Human life has forever been shaped by fungi. Diseases caused by fungi cause billions of dollars of losses—the rice blast fungus ruins a quantity of rice large enough to feed more than sixty million people every year. Fungal diseases of trees, from Dutch elm disease to chestnut blight, transform forests and landscapes. Romans prayed to the god of mildew, Robigus, to avert fungal diseases but weren’t able to stop the famines that contributed to the decline of the Roman Empire.
However, we have also worked out how to use fungi to solve a range of pressing problems. In fact, we have probably deployed fungal solutions for longer than we have been Homo sapiens
. In 2017, researchers reconstructed the diets of Neanderthals, cousins of modern humans who went extinct approximately 50,000 years ago. They found that an individual with a dental abscess had been eating a type of fungus—a penicillin-producing mould—implying knowledge of its antibiotic properties. There are other less ancient examples, including the Iceman, an exquisitely well-preserved Neolithic corpse found in glacial ice, dating from around 5,000 years ago. On the day he died, the Iceman was carrying a pouch stuffed with wads of the tinder fungus (Fomes fomentarius
) that he almost certainly used to make fire, and carefully prepared fragments of the birch polypore mushroom (Fomitopsis betulina
) most probably used as a medicine.
The indigenous peoples of Australia treated wounds with moulds harvested from the shaded side of eucalyptus trees. Ancient Egyptian papyruses from 1500 bce refer to the curative properties of mould, and in 1640, the King’s herbalist in London, John Parkinson, described the use of moulds to treat wounds. But it was only in 1928 that Alexander Fleming discovered that a mould produced a bacteria-killing chemical called penicillin.

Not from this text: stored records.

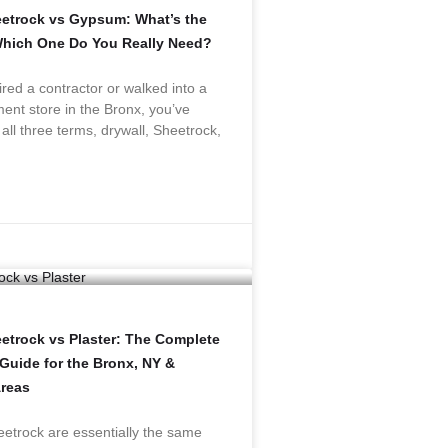
eetrock vs Gypsum: What’s the
Which One Do You Really Need?
ired a contractor or walked into a
nt store in the Bronx, you’ve
all three terms, drywall, Sheetrock,
eetrock vs Plaster: The Complete
uide for the Bronx, NY &
reas
etrock are essentially the same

Penicillin became the first modern antibiotic and has since saved countless lives. Penicillin, a compound that could defend fungi from bacterial infection, turned out to defend humans as well. This is not unusual: although fungi have long been lumped together with plants, they are actually more closely related to animals—an example of the kind of category mistake that researchers regularly make in their struggle to understand fungal lives. At a molecular level, fungi and humans are similar enough to benefit from many of the same biochemical innovations.